Although CES is still going on this week, the product announcements are more or less done. And from what I can tell, mobile hardware has reached a state of maturation.

Let’s see, six inch phones, 1080p devices, and processors with 72 GPU cores¬†were announced. These features are beginning to mean little to the advanced user, let alone the novice one. Sure there were some interesting announcements around flexible and wearable devices (see video below), but these are still experiments or demonstration vehicles that won’t be hitting the market anytime soon.

The innovation in mobile for the foreseeable future is going to come from the software. People don’t need bigger devices or better displays (although I could use a device with better battery life).
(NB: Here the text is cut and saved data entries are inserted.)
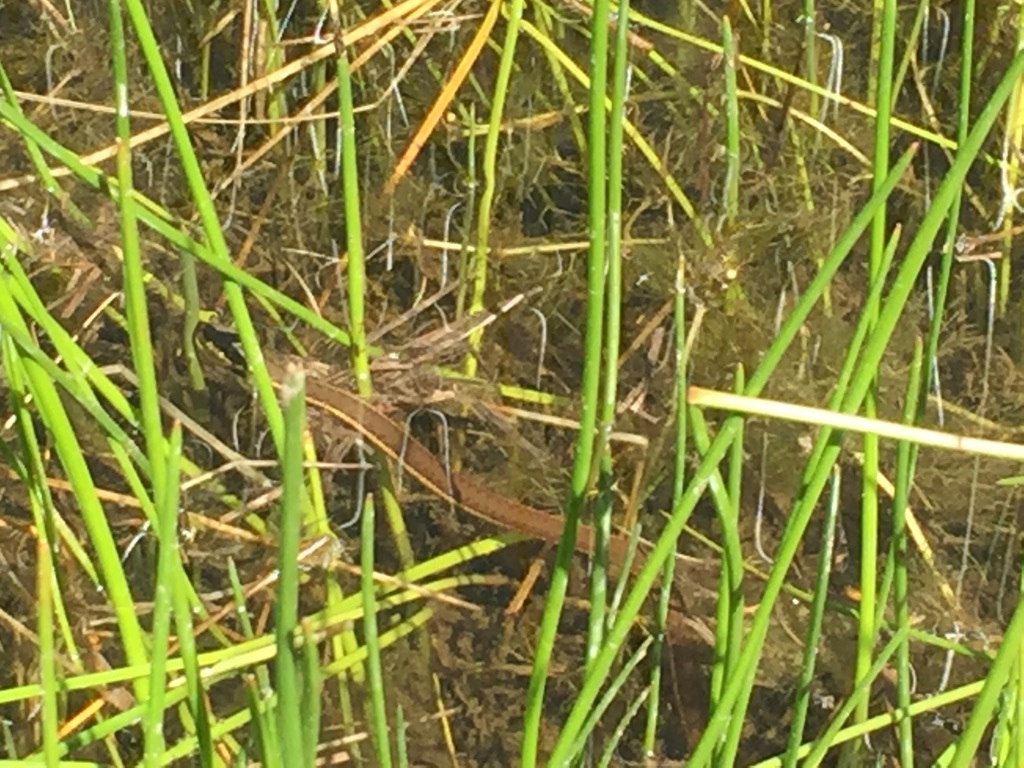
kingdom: Animalia
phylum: Chordata
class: Squamata
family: Colubridae
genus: Thamnophis
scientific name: Thamnophis hammondii
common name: Two-striped garter snake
People need devices that adapt to the ways they use them, or what I like to call context-aware devices.

Give me a phone that understands when I’m in a store and alerts me to content appropriate to my location, that knows when I’m on vacation and suggests things to do, or that updates navigation based on real-time traffic data. The building blocks for some of these features exist, but things such as Google Now and Siri still have a ways to go.

Computing has always been a tug of war between hardware and software. First the hardware outpaces the software, then the software jumps ahead of the hardware, then the hardware leapfrogs the software, then software catches up, and so on until a paradigm shift such as desktop to mobile computing occurs. At which time the whole cycle starts over again.

So don’t expect to be blown away by any new mobile phones this year. It’s time for the software to catch up and start utilizing the available hardware to really improve our mobile experience.